Furthermore, significant differences can be shown regarding the assessments of the different robots in the different scenarios. Therefore, research question 2 can be answered with: the acceptance (perceived usefulness and satisfaction) of different types of robots used within the care sector, differ between persons, who work in the healthcare environment and among those who don’t. The results show that regarding the perceived usefulness of the different robots described in the four scenarios, the social robot was assessed as significantly less useful than all other robots (assisting robot, disinfection robot and a care robot). Furthermore, the disinfection robot was assessed as significantly more useful than the care robot.

In addition, regarding the perceived satisfaction of the participants the social robot was also assessed as significantly less satisfying than the disinfection robot and the assistance robot described within the different scenarios.

Differences due to the two working environment groups can only be shown for the perceived usefulness but not for the perceived satisfaction of the different robots. Therefore, participants who did not work in the healthcare environment assessed the different robots presented in the four different scenarios significantly more useful than participants who work in the healthcare environment.

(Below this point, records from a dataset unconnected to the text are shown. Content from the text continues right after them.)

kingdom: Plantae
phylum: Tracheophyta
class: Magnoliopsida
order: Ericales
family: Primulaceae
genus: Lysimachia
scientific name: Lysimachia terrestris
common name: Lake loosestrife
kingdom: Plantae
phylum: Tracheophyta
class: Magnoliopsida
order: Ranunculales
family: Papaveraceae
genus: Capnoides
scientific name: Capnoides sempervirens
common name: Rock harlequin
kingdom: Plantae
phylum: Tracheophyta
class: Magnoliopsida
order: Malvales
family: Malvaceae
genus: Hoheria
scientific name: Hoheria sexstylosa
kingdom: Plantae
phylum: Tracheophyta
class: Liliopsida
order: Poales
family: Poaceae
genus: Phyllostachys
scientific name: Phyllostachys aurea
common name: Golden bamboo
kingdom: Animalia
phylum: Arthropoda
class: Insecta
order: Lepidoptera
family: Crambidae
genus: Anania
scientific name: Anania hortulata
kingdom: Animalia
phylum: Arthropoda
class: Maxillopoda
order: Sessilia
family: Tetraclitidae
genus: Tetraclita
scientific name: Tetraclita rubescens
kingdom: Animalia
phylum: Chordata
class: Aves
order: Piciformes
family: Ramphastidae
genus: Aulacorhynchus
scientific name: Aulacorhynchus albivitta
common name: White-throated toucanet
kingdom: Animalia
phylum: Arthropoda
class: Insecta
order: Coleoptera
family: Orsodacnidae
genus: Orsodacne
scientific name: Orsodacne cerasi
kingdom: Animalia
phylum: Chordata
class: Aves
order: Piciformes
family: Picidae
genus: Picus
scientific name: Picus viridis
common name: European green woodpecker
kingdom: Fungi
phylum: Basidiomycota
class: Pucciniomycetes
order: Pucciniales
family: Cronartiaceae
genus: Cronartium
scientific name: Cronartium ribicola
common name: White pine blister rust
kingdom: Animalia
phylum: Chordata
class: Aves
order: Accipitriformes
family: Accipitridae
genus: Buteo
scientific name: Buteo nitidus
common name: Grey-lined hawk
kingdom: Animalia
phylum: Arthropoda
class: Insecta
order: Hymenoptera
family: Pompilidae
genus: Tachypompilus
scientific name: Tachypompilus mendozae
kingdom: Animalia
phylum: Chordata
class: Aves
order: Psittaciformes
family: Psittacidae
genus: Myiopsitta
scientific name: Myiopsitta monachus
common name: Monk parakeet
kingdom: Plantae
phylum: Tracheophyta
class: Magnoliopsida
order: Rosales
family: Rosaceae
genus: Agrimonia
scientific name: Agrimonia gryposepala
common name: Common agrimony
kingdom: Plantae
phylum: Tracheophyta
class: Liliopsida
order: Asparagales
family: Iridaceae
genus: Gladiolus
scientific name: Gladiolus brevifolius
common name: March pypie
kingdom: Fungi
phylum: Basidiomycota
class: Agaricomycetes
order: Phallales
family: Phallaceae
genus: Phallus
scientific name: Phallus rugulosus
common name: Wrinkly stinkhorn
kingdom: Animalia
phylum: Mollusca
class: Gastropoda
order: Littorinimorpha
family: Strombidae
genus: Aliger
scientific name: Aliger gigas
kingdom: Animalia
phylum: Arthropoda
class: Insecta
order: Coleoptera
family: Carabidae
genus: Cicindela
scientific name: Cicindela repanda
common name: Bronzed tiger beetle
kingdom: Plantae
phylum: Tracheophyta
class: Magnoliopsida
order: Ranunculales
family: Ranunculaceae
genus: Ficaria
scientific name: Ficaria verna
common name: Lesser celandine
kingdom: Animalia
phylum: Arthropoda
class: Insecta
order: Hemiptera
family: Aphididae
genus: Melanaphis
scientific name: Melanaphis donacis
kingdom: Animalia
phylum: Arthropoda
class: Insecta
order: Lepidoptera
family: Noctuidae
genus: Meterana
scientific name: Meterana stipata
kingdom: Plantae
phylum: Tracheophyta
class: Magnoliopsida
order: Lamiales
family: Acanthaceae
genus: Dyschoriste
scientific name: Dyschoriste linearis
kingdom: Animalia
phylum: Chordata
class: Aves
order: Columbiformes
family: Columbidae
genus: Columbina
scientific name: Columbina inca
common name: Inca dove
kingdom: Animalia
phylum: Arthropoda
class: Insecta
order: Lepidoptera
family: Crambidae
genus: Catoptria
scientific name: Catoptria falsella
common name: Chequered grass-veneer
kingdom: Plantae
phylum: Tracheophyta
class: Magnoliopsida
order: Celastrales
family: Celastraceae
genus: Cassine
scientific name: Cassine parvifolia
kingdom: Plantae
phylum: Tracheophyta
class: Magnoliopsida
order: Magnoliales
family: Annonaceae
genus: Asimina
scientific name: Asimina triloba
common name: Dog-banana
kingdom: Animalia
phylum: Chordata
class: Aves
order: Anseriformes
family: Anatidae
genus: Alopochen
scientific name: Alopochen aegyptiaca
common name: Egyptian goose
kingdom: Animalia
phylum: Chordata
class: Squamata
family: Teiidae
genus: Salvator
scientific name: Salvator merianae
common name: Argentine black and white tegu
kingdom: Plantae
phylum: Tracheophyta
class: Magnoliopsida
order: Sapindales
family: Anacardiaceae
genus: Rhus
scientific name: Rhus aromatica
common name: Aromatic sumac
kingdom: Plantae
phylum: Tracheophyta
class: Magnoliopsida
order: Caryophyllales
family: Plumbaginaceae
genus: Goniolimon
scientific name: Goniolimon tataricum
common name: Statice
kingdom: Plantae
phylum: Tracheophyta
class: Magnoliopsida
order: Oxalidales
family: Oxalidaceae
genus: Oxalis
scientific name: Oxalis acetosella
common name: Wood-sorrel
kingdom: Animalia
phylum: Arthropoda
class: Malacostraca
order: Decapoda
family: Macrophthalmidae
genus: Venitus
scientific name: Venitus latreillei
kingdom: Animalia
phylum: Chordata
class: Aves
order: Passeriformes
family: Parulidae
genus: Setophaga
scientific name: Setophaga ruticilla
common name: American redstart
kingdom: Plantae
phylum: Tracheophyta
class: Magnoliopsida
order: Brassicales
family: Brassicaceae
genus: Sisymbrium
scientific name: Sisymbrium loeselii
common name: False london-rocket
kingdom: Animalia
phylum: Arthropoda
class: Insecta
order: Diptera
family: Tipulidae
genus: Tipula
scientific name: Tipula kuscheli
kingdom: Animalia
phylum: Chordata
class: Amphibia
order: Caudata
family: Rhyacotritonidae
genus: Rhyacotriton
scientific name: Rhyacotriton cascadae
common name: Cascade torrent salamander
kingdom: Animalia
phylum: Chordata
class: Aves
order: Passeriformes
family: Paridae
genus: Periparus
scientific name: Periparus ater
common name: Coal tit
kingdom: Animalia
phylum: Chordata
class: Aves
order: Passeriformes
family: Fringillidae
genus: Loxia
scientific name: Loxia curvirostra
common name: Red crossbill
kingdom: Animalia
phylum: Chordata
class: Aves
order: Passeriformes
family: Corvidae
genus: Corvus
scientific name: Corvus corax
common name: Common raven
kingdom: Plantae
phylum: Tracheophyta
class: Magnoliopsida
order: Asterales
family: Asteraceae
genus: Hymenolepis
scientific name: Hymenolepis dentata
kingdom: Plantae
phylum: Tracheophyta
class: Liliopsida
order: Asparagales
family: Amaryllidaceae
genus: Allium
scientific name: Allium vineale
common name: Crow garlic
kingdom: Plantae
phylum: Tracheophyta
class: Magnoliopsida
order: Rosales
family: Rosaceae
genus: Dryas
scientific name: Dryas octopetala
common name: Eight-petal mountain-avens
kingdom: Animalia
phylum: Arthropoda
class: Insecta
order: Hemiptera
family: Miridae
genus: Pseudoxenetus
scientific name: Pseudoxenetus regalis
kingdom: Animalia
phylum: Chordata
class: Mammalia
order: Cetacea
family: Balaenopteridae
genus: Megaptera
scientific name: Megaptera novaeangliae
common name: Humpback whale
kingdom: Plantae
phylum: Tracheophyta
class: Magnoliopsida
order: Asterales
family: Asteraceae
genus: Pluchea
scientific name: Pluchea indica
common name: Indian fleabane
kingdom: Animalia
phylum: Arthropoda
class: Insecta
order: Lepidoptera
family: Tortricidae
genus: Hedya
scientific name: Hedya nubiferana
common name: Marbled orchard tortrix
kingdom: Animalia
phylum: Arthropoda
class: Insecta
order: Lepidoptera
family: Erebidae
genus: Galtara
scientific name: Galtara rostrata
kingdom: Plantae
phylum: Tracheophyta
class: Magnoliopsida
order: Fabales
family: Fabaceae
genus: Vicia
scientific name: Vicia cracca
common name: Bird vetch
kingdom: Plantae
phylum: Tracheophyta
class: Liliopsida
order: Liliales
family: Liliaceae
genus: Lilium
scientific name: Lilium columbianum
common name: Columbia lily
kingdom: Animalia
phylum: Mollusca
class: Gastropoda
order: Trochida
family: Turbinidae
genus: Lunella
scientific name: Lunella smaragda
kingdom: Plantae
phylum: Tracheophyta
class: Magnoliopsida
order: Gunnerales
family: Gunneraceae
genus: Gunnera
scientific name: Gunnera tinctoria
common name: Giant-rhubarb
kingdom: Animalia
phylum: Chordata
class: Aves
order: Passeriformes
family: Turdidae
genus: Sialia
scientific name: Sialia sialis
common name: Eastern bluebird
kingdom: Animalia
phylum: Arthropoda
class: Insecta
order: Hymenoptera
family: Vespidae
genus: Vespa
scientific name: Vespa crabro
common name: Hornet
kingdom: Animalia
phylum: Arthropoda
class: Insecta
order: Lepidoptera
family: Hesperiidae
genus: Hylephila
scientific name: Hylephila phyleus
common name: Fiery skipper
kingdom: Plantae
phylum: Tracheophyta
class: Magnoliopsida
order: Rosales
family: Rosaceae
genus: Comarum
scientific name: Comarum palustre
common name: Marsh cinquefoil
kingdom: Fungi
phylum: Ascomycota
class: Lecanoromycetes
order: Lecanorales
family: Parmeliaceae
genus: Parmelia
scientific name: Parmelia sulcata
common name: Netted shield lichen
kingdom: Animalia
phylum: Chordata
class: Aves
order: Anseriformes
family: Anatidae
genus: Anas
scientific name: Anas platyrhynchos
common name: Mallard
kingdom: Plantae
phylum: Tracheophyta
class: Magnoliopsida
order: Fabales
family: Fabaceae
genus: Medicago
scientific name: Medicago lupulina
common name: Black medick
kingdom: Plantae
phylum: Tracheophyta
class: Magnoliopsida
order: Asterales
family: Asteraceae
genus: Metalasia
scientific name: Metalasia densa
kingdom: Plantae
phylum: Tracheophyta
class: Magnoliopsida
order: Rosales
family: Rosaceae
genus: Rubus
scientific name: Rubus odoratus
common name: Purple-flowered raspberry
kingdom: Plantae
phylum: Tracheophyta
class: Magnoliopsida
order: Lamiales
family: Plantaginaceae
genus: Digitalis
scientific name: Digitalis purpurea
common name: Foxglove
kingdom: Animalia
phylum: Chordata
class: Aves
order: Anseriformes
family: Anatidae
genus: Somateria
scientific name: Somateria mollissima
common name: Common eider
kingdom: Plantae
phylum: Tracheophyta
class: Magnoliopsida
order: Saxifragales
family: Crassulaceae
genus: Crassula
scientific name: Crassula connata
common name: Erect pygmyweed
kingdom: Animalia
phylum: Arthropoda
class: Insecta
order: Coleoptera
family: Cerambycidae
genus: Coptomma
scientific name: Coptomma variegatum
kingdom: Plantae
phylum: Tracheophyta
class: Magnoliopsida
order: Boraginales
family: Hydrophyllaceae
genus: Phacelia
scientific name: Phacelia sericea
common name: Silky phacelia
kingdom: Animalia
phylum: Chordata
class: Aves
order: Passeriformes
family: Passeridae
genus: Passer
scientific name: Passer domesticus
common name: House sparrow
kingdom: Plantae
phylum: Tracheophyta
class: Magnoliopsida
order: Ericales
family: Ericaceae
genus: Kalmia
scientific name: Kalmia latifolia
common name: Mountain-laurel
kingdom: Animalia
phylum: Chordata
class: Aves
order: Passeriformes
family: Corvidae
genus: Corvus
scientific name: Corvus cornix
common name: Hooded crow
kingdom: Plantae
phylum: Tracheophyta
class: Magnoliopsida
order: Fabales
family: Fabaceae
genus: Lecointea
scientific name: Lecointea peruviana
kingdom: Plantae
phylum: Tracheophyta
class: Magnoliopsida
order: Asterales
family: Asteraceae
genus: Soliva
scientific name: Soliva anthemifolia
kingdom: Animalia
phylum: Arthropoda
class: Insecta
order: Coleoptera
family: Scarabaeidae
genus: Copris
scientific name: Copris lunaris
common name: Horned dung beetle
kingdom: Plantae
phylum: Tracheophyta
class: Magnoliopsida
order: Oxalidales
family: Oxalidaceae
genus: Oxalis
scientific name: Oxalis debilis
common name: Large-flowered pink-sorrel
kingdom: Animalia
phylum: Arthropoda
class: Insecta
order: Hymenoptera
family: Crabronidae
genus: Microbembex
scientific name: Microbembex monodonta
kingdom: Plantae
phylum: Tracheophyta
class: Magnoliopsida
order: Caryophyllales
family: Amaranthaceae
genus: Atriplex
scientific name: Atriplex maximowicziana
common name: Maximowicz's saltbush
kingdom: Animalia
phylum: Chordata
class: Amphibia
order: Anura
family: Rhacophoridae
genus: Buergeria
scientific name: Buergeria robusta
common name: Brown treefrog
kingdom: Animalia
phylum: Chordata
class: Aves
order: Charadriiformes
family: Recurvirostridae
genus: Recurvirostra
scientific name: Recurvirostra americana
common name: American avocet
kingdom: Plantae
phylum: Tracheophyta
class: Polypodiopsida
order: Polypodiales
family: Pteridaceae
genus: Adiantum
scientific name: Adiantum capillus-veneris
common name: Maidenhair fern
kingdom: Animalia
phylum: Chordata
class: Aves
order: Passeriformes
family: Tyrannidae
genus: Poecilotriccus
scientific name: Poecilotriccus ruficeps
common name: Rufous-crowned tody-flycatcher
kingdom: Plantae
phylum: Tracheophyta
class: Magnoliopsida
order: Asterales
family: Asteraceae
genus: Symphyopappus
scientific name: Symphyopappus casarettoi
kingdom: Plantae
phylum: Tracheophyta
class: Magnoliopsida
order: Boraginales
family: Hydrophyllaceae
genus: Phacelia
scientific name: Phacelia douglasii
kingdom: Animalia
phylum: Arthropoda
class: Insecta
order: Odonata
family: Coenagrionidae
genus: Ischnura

Following the results, health care professionals seem to be more critical when thinking about working together with robots within their working environment than people not working in this specific working field. One limitation of the study must be considered: Due to the online questionnaire the participants did not really “work” with the robots presented within the different scenarios but only got to imagine how it would be if the robot would support them within the different tasks. From our point of view, it would be important to expand the research. Health care professionals as well as patients and potential future patients should have the possibility to experience to work and actually interact with a robot within the healthcare environment. This would have the benefit of measuring their feeling within this framework.

To sum it up, the results of the study should help to understand how people working in the healthcare sector relate to different robots in healthcare environments. The results emphasize the importance of including this particular group in future research, as the introduction of robots would change their personal workspace. Only if the people who will work with the robots are also convinced that the interaction can support them in their daily work, a good cooperation will succeed.